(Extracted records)
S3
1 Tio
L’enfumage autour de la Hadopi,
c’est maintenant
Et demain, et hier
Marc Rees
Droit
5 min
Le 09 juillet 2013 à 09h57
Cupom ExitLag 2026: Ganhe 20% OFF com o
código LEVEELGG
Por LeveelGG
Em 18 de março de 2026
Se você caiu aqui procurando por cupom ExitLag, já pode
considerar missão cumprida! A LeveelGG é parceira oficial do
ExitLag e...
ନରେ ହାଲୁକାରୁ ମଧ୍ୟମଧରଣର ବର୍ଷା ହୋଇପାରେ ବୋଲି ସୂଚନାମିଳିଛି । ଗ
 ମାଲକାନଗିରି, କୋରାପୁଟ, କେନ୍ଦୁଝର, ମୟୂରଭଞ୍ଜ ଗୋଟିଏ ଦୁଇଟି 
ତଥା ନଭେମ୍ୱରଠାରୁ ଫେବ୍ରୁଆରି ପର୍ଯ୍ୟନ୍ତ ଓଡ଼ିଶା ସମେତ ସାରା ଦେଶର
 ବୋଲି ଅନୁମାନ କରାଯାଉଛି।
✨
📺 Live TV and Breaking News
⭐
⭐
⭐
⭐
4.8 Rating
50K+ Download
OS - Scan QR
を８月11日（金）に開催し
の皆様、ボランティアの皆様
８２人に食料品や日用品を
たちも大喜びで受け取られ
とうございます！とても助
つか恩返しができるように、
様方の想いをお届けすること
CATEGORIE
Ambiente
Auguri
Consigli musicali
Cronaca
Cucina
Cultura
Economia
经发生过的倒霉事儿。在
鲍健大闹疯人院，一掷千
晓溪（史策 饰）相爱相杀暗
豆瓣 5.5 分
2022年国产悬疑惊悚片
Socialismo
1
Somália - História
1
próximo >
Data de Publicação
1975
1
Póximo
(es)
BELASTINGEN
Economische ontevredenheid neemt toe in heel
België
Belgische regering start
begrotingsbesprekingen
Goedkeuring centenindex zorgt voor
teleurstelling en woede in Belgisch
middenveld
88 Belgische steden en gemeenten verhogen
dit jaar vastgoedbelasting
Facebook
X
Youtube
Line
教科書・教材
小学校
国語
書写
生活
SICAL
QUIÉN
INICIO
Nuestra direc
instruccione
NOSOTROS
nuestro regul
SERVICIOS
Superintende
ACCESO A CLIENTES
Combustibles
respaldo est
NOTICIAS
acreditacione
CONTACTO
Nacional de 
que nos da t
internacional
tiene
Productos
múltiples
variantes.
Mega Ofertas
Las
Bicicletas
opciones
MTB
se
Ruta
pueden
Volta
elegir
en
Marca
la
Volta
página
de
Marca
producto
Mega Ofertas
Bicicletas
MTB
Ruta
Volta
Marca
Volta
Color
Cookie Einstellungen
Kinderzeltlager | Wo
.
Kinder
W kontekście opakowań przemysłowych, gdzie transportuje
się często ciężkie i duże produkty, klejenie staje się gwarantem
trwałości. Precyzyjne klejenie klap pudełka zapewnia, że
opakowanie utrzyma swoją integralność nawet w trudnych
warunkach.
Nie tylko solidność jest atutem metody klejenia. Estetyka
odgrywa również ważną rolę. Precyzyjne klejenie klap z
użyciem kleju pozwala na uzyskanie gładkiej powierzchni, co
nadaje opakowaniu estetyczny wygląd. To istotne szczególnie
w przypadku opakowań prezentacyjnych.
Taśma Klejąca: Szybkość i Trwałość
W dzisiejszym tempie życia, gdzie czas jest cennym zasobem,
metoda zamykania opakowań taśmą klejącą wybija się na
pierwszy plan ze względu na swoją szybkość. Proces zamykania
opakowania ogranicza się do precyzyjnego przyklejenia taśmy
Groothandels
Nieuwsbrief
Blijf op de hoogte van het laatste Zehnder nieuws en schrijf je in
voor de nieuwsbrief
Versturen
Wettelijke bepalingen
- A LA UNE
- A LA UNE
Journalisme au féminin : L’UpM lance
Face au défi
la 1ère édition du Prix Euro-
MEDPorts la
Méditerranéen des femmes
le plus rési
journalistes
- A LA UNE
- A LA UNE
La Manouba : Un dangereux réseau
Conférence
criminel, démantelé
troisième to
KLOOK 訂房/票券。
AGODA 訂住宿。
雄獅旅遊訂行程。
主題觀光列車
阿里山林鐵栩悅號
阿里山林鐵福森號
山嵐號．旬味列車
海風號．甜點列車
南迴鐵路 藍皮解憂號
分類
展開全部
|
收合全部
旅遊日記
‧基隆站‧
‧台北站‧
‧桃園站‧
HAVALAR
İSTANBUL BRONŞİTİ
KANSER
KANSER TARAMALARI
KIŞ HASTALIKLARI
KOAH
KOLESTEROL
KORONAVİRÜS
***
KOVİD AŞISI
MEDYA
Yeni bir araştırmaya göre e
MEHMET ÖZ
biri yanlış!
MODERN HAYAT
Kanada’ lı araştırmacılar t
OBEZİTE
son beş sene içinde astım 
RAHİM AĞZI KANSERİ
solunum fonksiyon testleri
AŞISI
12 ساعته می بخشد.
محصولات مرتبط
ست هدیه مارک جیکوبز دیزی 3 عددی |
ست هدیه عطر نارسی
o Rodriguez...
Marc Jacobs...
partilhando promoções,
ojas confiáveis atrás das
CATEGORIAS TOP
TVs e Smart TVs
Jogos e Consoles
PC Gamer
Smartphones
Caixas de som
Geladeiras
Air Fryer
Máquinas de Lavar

What to work on: What should come out is the exact run of lines from the one holding "w przypadku opakowań prezentacyjnych." through the end of the records above, and nothing besides.

Final answer:
w przypadku opakowań prezentacyjnych.
Taśma Klejąca: Szybkość i Trwałość
W dzisiejszym tempie życia, gdzie czas jest cennym zasobem,
metoda zamykania opakowań taśmą klejącą wybija się na
pierwszy plan ze względu na swoją szybkość. Proces zamykania
opakowania ogranicza się do precyzyjnego przyklejenia taśmy
Groothandels
Nieuwsbrief
Blijf op de hoogte van het laatste Zehnder nieuws en schrijf je in
voor de nieuwsbrief
Versturen
Wettelijke bepalingen
- A LA UNE
- A LA UNE
Journalisme au féminin : L’UpM lance
Face au défi
la 1ère édition du Prix Euro-
MEDPorts la
Méditerranéen des femmes
le plus rési
journalistes
- A LA UNE
- A LA UNE
La Manouba : Un dangereux réseau
Conférence
criminel, démantelé
troisième to
KLOOK 訂房/票券。
AGODA 訂住宿。
雄獅旅遊訂行程。
主題觀光列車
阿里山林鐵栩悅號
阿里山林鐵福森號
山嵐號．旬味列車
海風號．甜點列車
南迴鐵路 藍皮解憂號
分類
展開全部
|
收合全部
旅遊日記
‧基隆站‧
‧台北站‧
‧桃園站‧
HAVALAR
İSTANBUL BRONŞİTİ
KANSER
KANSER TARAMALARI
KIŞ HASTALIKLARI
KOAH
KOLESTEROL
KORONAVİRÜS
***
KOVİD AŞISI
MEDYA
Yeni bir araştırmaya göre e
MEHMET ÖZ
biri yanlış!
MODERN HAYAT
Kanada’ lı araştırmacılar t
OBEZİTE
son beş sene içinde astım 
RAHİM AĞZI KANSERİ
solunum fonksiyon testleri
AŞISI
12 ساعته می بخشد.
محصولات مرتبط
ست هدیه مارک جیکوبز دیزی 3 عددی |
ست هدیه عطر نارسی
o Rodriguez...
Marc Jacobs...
partilhando promoções,
ojas confiáveis atrás das
CATEGORIAS TOP
TVs e Smart TVs
Jogos e Consoles
PC Gamer
Smartphones
Caixas de som
Geladeiras
Air Fryer
Máquinas de Lavar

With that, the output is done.